The force of tension, as I understand it, is defined as the force exerted on an object connected to the rope/string. For example, $\vec{T_1}$ is the force of tension exerted on the object with mass $m_1$. But what are the forces $\vec{T_1}'$ and $\vec{T_2}'$? My textbook says that these are tension forces too, but I don't understand on which body they act - on the pulley? Well, there's no friction here. So the only reasonable explanation is that these are internal tension forces (which is very different from $\vec{T_1}$ for example). In this case:

1. Why do we even care about them? Don't they all cancel out along the rope (when it's massless)?

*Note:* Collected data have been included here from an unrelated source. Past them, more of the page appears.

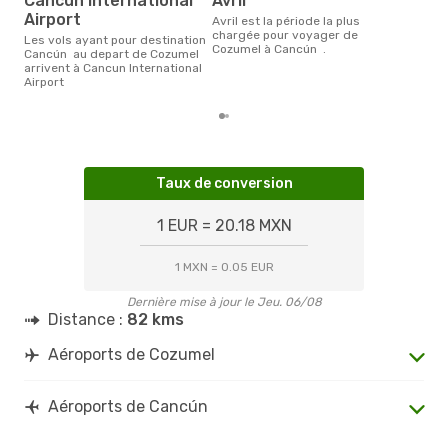
Cancun International
avril
Airport
avril est la période la plus
chargée pour voyager de
Les vols ayant pour destination
Cozumel à Cancún .
Cancún au depart de Cozumel
arrivent à Cancun International
Airport
Taux de conversion
1 EUR = 20.18 MXN
1 MXN = 0.05 EUR
Dernière mise à jour le Jeu. 06/08
Distance :
82 kms
Aéroports de Cozumel
Aéroports de Cancún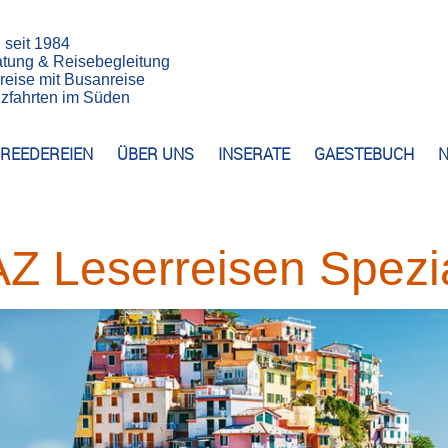
n seit 1984
atung & Reisebegleitung
reise mit Busanreise
euzfahrten im Süden
REEDEREIEN
ÜBER UNS
INSERATE
GAESTEBUCH
N
AZ Leserreisen Spezi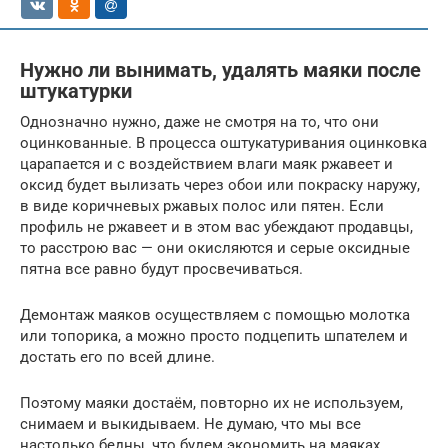
Нужно ли вынимать, удалять маяки после
штукатурки
Однозначно нужно, даже не смотря на то, что они
оцинкованные. В процесса оштукатуривания оцинковка
царапается и с воздействием влаги маяк ржавеет и
оксид будет вылизать через обои или покраску наружу,
в виде коричневых ржавых полос или пятен. Если
профиль не ржавеет и в этом вас убеждают продавцы,
то расстрою вас — они окисляются и серые оксидные
пятна все равно будут просвечиваться.
Демонтаж маяков осуществляем с помощью молотка
или топорика, а можно просто подцепить шпателем и
достать его по всей длине.
Поэтому маяки достаём, повторно их не используем,
снимаем и выкидываем. Не думаю, что мы все
настолько бедны, что будем экономить на маяках.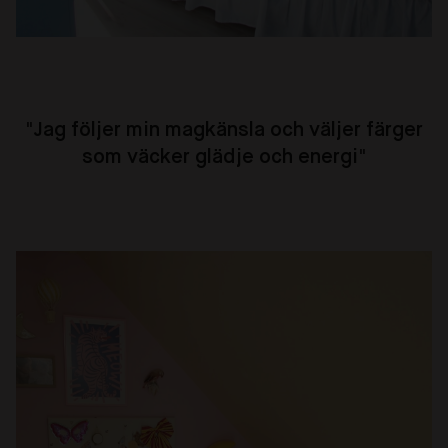
"
Jag följer min magkänsla och väljer färger
som väcker glädje och energi
"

2. Why are we interested in the forces $\vec{T_1}'$ and $\vec{T_2}'$ which are acting on the rope tangentially to the pulley and not, for example, in the tension force acting on the pulley itself, that is:

Or maybe in the internal tension forces acting on the rope in some other places?

Answer 1

On the pulley on the left, there are 4 forces applied, $T_1'$, $T_2'$, the gravitational acceleration on the pulley (its weight) $m' g$ (directed downwards), and the tension of the rope at the center of the pulley $T$, which is the one that you draw, but directed upwards. Now, the tension $T$ balances the weight $mg$ and the other two tensions $T_1'$ and $T_2'$, and the pulley don't move. However, the toques of the tensions $T_1'$ and $T_2'$ may not balance, and may result in a rotation of the pulley. In fact, if $L=I\omega$ is the angular momentum of the pulley, $I$ the momentum of inertia, and $\omega$ the angular velocity, one has $$ \frac{d L}{dt} =I\frac{d \omega}{dt}=r T_1'-r T_2' $$ where $r$ is the radius of the pulley and the terms at the right side of the equations are the torques of the tension forces applied to the pulley.

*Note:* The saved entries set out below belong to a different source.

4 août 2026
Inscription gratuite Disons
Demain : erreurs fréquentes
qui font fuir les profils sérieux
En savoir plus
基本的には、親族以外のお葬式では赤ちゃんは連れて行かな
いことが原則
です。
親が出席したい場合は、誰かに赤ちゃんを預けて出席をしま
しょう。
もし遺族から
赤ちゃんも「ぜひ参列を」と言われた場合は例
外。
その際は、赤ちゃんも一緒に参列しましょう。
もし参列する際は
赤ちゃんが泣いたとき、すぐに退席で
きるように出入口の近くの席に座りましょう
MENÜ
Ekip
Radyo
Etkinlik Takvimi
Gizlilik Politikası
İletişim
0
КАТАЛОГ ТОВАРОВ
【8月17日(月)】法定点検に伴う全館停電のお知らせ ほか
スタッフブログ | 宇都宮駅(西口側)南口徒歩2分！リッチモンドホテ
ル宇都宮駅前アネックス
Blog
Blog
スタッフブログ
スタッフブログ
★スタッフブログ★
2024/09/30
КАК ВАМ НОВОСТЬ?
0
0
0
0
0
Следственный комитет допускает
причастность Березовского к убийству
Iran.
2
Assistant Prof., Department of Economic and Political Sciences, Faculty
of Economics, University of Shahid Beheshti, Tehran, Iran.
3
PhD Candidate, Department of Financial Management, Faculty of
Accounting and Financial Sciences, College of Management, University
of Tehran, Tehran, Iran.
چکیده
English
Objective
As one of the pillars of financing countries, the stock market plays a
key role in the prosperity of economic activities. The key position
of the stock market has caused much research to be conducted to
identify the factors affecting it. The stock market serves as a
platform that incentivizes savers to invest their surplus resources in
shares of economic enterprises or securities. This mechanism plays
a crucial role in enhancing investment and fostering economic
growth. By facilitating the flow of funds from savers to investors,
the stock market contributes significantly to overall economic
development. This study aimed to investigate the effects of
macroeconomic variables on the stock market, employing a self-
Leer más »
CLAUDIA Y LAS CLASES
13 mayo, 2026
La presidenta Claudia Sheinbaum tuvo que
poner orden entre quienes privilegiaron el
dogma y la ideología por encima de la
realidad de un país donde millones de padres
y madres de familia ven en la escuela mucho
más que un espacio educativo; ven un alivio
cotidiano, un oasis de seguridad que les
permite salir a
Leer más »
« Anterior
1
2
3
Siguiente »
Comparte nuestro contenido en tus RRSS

If your problem is just to determine the static equilibrium of the system, and not its dynamics, you may want to assume $\frac{d L}{dt}=0$ and therefore balance the two torques $r T_1'=r T'_2$, that is, $T_1'=T_2'$.

Answer 2

If the pulleys are frictionless and the rope and pulleys are massless, then indeed the tension will be the same everywhere along the rope and you can just consider twice the tension acting on the center of the pulley.

It gets more interesting when the pulleys have mass, and there is friction (and even more when the rope also has mass...) . That is when the diagram you drew becomes more useful - there will be net torque on the pulleys so they will have both angular and linear acceleration. But without friction the problem is straightforward - no need to get confused or overthink.

Responding to the comment: $T_1$ and $T_2$ are the same magnitude (massless rope) and as such their torques w.r.t. the center of rotation cancel. But the sum of their forces acts on the center of the pulley - this is true whether there is friction or not: "the center of mass moves as though all forces acting on the body act on the center of mass". The force $T$ to the ceiling balances these two forces. If you imagine the rope making a full turn around a frictionless pulley, then if you pulled it tight you would squish (compress) the pulley but it would not rotate. With the rope halfway around, you are squishing half the pulley - and the force from the suspension to the axle of the pulley provides the counter force.